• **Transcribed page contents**
- - - - - - -

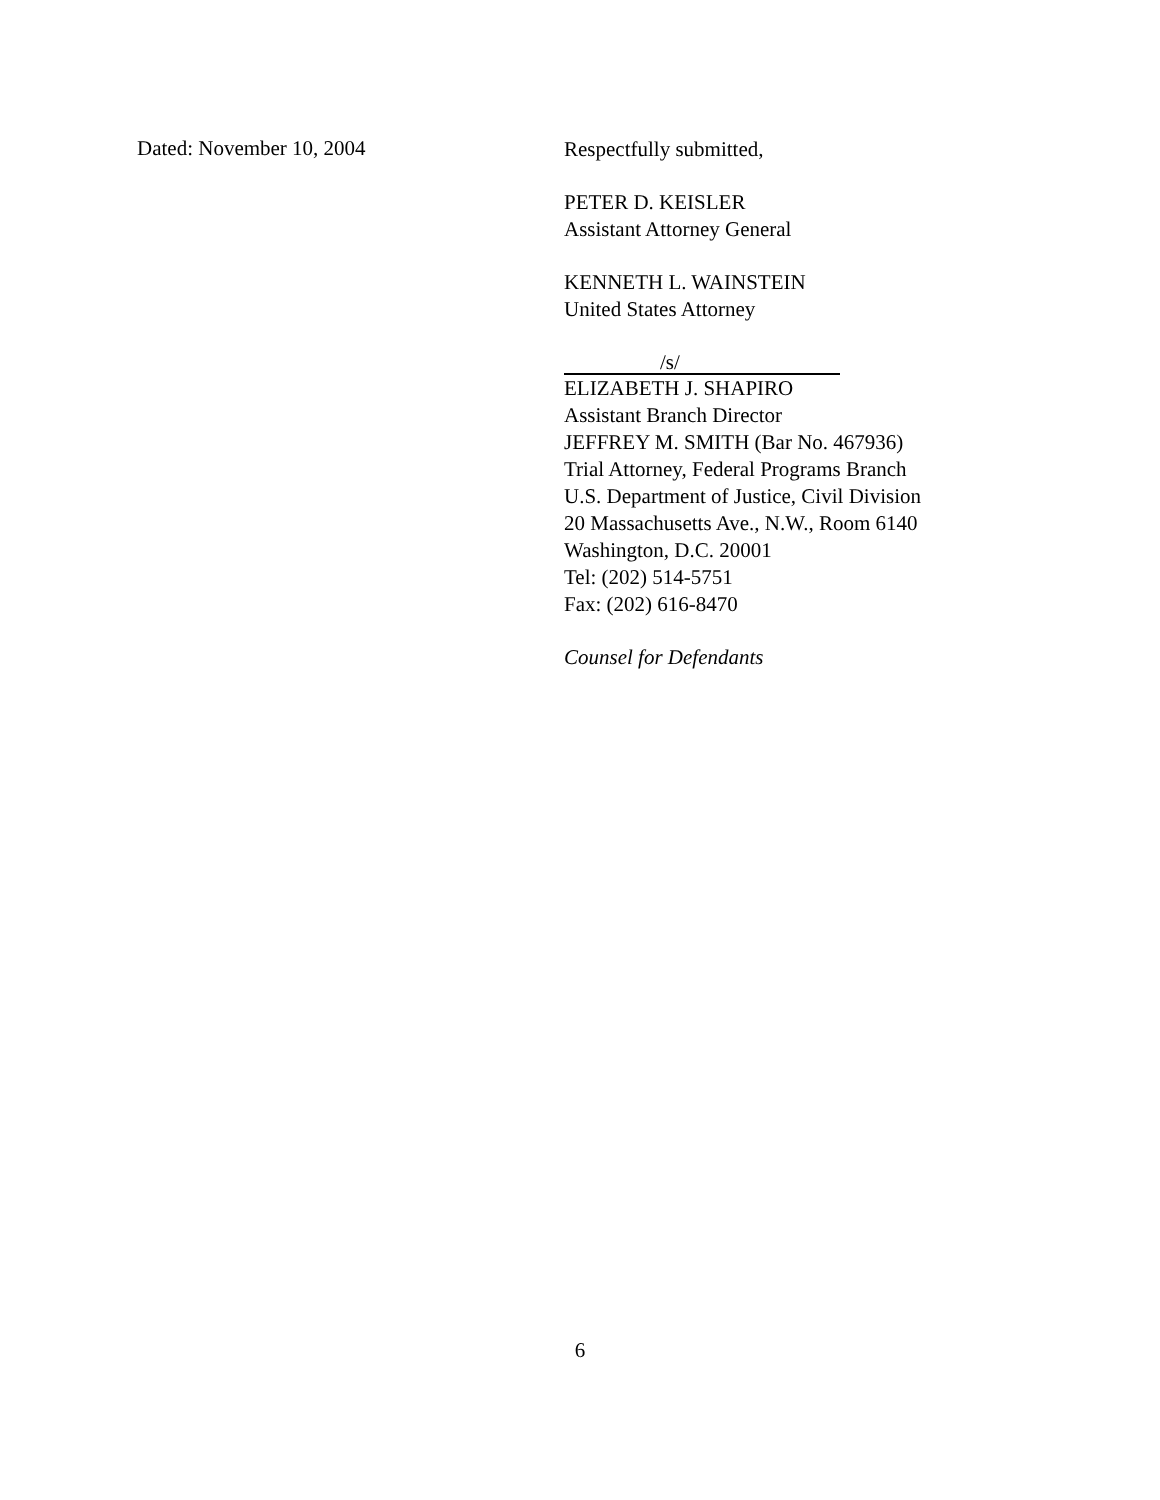Dated: November 10, 2004
Respectfully submitted,
PETER D. KEISLER
Assistant Attorney General
KENNETH L. WAINSTEIN
United States Attorney
/s/
ELIZABETH J. SHAPIRO
Assistant Branch Director
JEFFREY M. SMITH (Bar No. 467936)
Trial Attorney, Federal Programs Branch
U.S. Department of Justice, Civil Division
20 Massachusetts Ave., N.W., Room 6140
Washington, D.C. 20001
Tel: (202) 514-5751
Fax: (202) 616-8470
Counsel for Defendants
6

- - - - - - -

• **TASK ITEM**
Filter these records, keeping every line where the word "Assistant" occurs.

• **EXERCISE OUTPUT**
Assistant Attorney General
Assistant Branch Director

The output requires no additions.